Days are going by and things are getting a little easier. Family have been brilliant and really supportive even though they are disappointed too. I’ve been going to work and realised that my colleagues don’t really know how much I’ve been affected by the match falling through. This is completely down to me as I compartmentalise my emotions so I am normal when I’m at work and then feel sad when I’m alone. It’s an old habit from my childhood to hide how I really felt. I’m not too sure that I want to get rid of this habit as it has helped me to get on with things as long as I give space and time for my true emotions.
Anyway, before we heard about James’ match falling through, I booked myself on a course about Life story work. Life story work is something you do with your adopted child to help them understand and process what has happened to them. I was a bit wobbly at first but I managed to control my emotions and got on with the course. The course was really informative and the people were really nice. Life story work is really important to do with an adopted child so they can make sense of their life journey so far. In the UK, adopted children come with a life story book already and the adoptive parents should continue their story book and add other elements as the child gets older as well as add present day items too. Present day things such as accomplishments or the child’s favourite things helps the child to feel validated in their life and gives them a sense of self. I’ve found a really good website called Life Story works that helps with difficult issues such as mental health or drug problems.
So life goes on and hopefully we will soon feel stronger to being our journey again.
I stupidly looked at Children Who Wait again for children’s profiles and my heart sank at the realisation that I am back at this stage. Only a couple of days ago, I had imagined having James in our lives and now I’m back to looking for a child. It’s really depressing and upsetting and clearly far too soon to start looking again.
I remember reading in someone else’s blog that you need time to ‘mourn’ that child when things like this happen. They are right. I need time to mourn the loss of our hopes and dreams about becoming a parent to James. Just like when someone dies, life goes on and you have to get on with things. Then as you get into the swing of things, you forget and suddenly, you remember and it hits you all over again.
Our families and friends have been fantastic. They have done what we asked and let us come to terms with this we contacting us directly. I know it must be hard for them too as they started getting excited too. I know people mean well but at times like this, I can’t face hearing statements like ‘it’s not fair that you have to go through time when someone can get pregnant’ etc. Our family and friends are showing their solidarity and support through getting annoyed by the process but it can get tiring hearing their annoyance when we are feeling quite vulnerable and insecure about the process too.

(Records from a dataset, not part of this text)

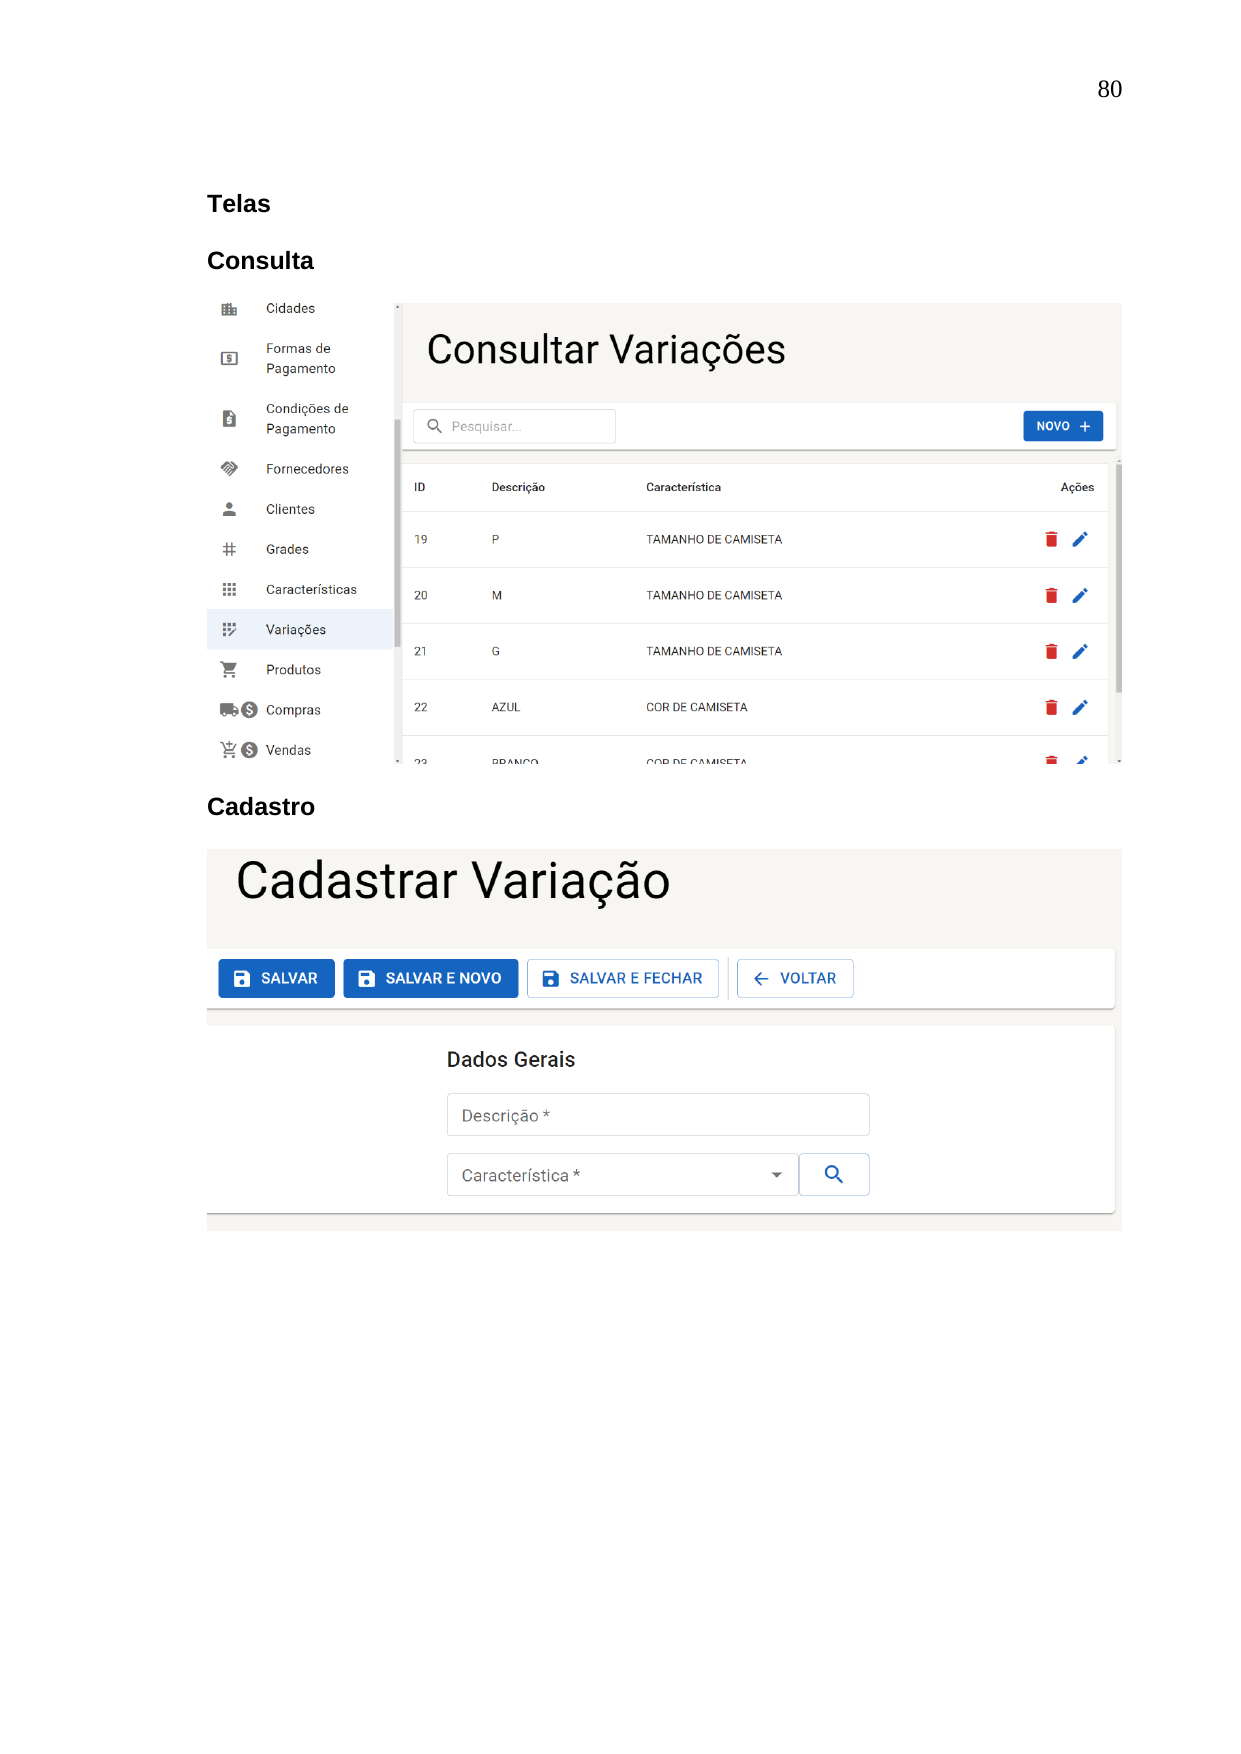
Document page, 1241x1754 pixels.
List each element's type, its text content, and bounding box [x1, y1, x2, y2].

picture [206, 849, 1123, 1231]
picture [206, 303, 1123, 764]
text Consulta [207, 246, 1122, 275]
text Telas [207, 189, 1122, 217]
text Cadastro [207, 792, 1122, 821]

Hopefully time will make things better but at the moment, I’m feeling really low.
We travelled to see James’ foster carer and medical advisor near where he lives. It was very strange to think that our potential son is somewhere nearby. It is also strange to think that all these adults are thinking and talking about him, and we are getting emotionally attached to the idea of him and he has no idea that we exist or that any of this is happening.

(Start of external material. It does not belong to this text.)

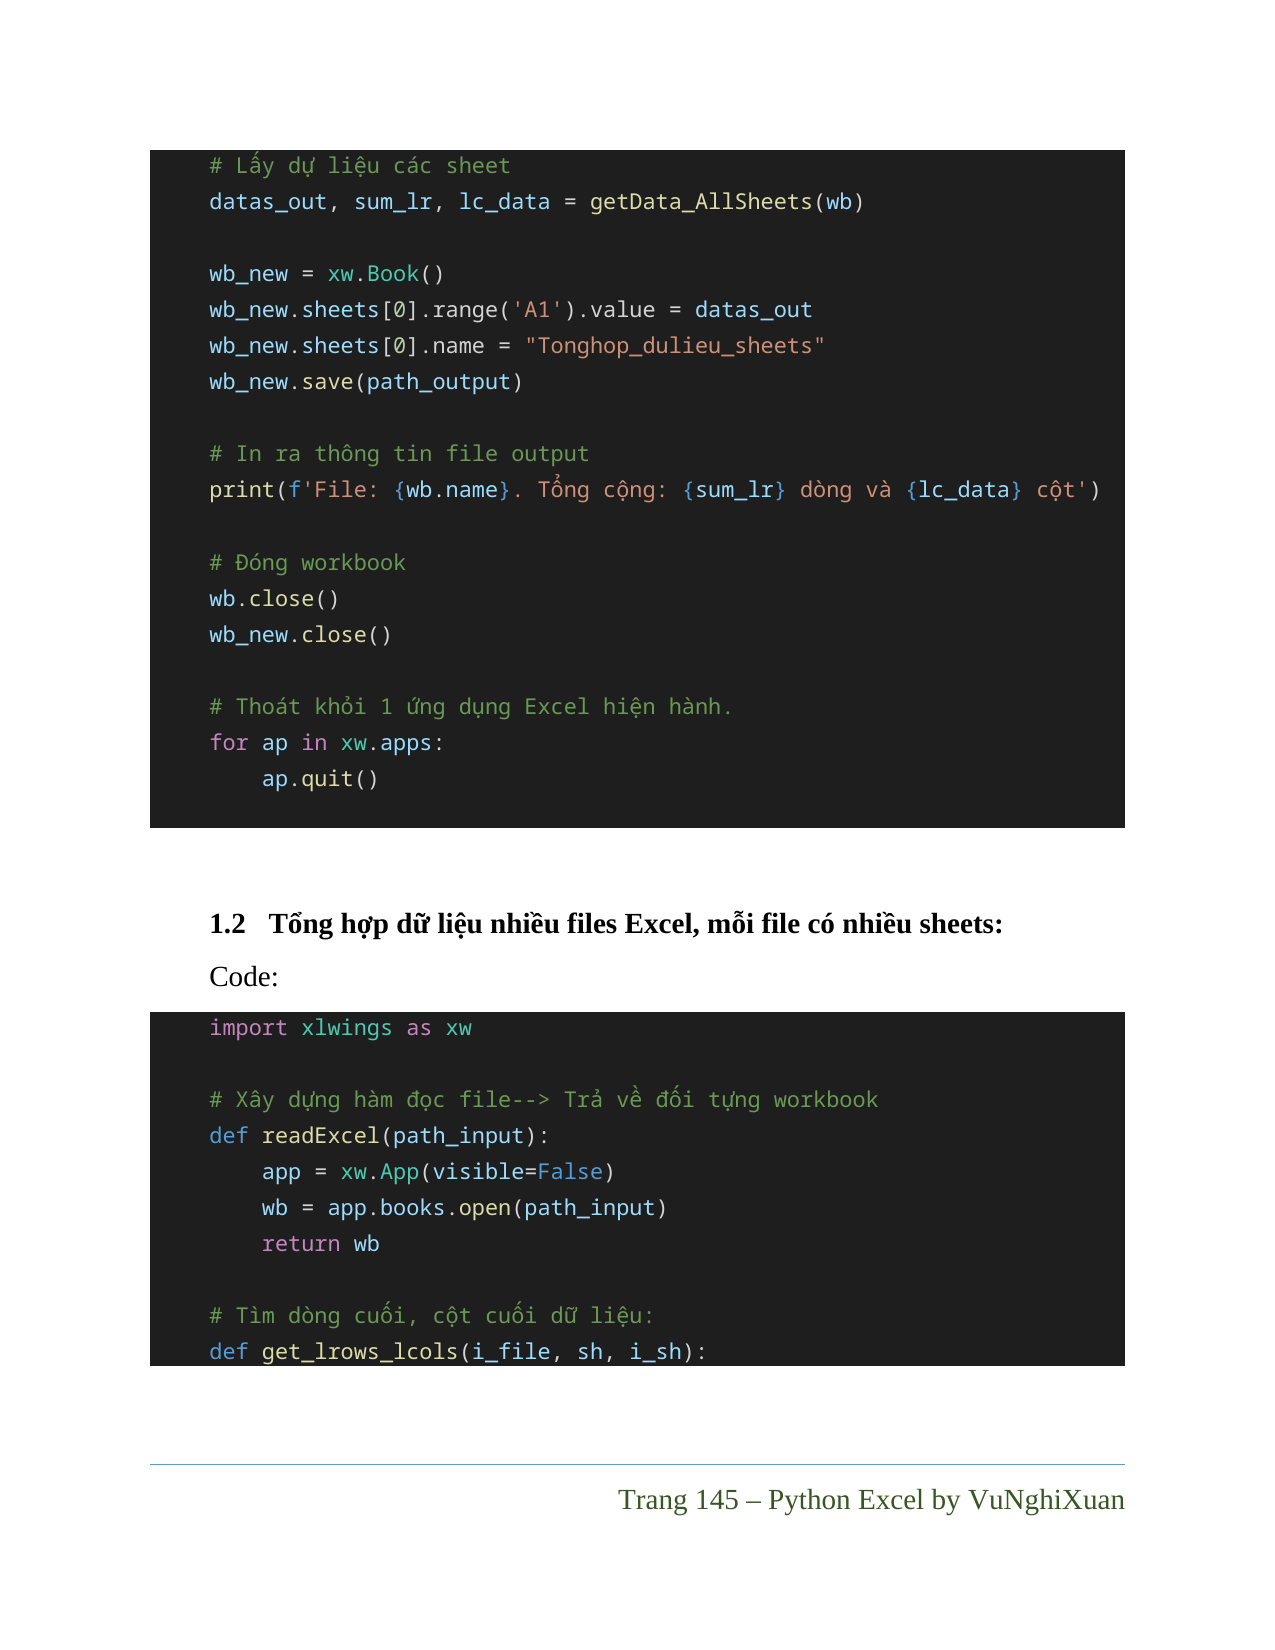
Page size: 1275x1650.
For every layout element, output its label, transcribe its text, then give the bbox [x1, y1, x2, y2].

Our train was delayed by a couple of hours on the way there and it was most frustrating, particularly as I argued about the appointment going ahead in the morning. It felt like we were never going to get there but we did in the end. The foster carers were lovely enough to wait for us and they talked non-stop about him for 2.5 hours. They clearly adored him and they knew it was going to be emotionally hard for them to give him up. We learnt a lot more about him, his routine, his likes/dislikes and we could really picture him.
Afterwards, we went to meet the Medical Advisor. Unfortunately, she was not as lovely. She was quite flippant and arrogant and talked more in general terms about medical conditions, rather than about James. However, we couldn’t deny the fact that there were some concerns she had about him and regardless of what we thought of her and her over-diagnosis of things, there are potentially some issues that we need to think about. Now we have to go away and think about all we have heard and come to a decision about whether we want to proceed. What a crazy day.

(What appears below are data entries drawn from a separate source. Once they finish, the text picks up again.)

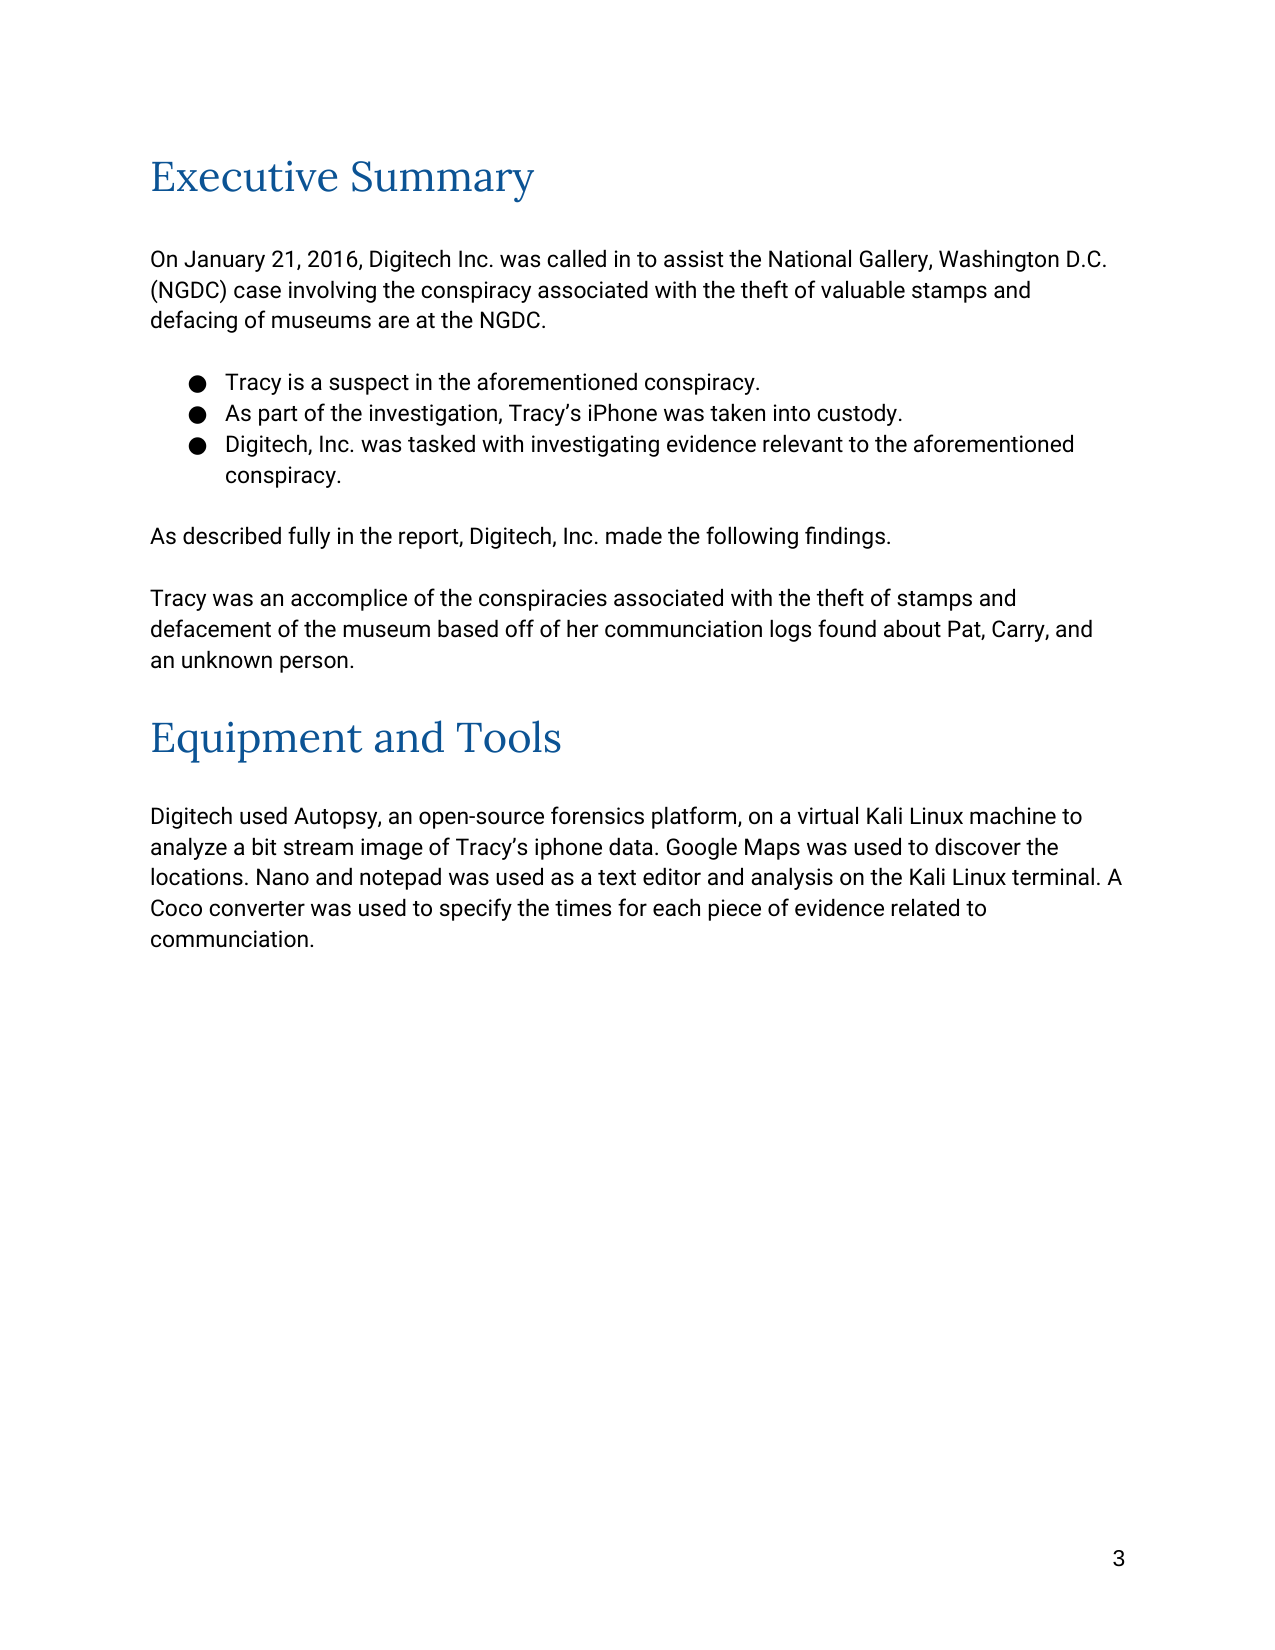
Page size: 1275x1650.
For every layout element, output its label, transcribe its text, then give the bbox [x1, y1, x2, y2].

subtitle Equipment and Tools [150, 711, 1125, 764]
list Tracy is a suspect in the aforementioned conspiracy. [187, 369, 1125, 396]
list Digitech, Inc. was tasked with investigating evidence relevant to the aforementioned conspiracy. [187, 431, 1125, 489]
subtitle Executive Summary [150, 150, 1125, 203]
text On January 21, 2016, Digitech Inc. was called in to assist the National Gallery, Washington D.C. (NGDC) case involving the conspiracy associated with the theft of valuable stamps and defacing of museums are at the NGDC. [150, 246, 1125, 334]
text As described fully in the report, Digitech, Inc. made the following findings. [150, 523, 1125, 550]
list As part of the investigation, Tracy’s iPhone was taken into custody. [187, 400, 1125, 427]
text Tracy was an accomplice of the conspiracies associated with the theft of stamps and defacement of the museum based off of her communciation logs found about Pat, Carry, and an unknown person. [150, 585, 1125, 674]
text Digitech used Autopsy, an open-source forensics platform, on a virtual Kali Linux machine to analyze a bit stream image of Tracy’s iphone data. Google Maps was used to discover the locations. Nano and notepad was used as a text editor and analysis on the Kali Linux terminal. A Coco converter was used to specify the times for each piece of evidence related to communciation. [150, 803, 1125, 953]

The day before our visit to meet the foster carers and the medical advisor, I receive a phone call from Denise to say that James’ social worker talked to her manager and thought that as some new medical information has come to light, that we should meet the medical advisor first. They then decided to cancel the meeting with the foster carers! I was livid. The meeting was in our diaries for more than 3 weeks and with less than 24 hours to go, they wanted to cancel the meeting. We had booked time off work, paid for our train tickets and generally got ready for these visits. Denise also thought the cancellation was unusual and the order of getting the information didn’t really matter as we would still need all of this information to decide about whether we can take on James. I let my thoughts known to Denise who was going to relay it to James’ social worker. Denise rang me back to let me know that the foster carer’s visit will still be going ahead. That was a close shave!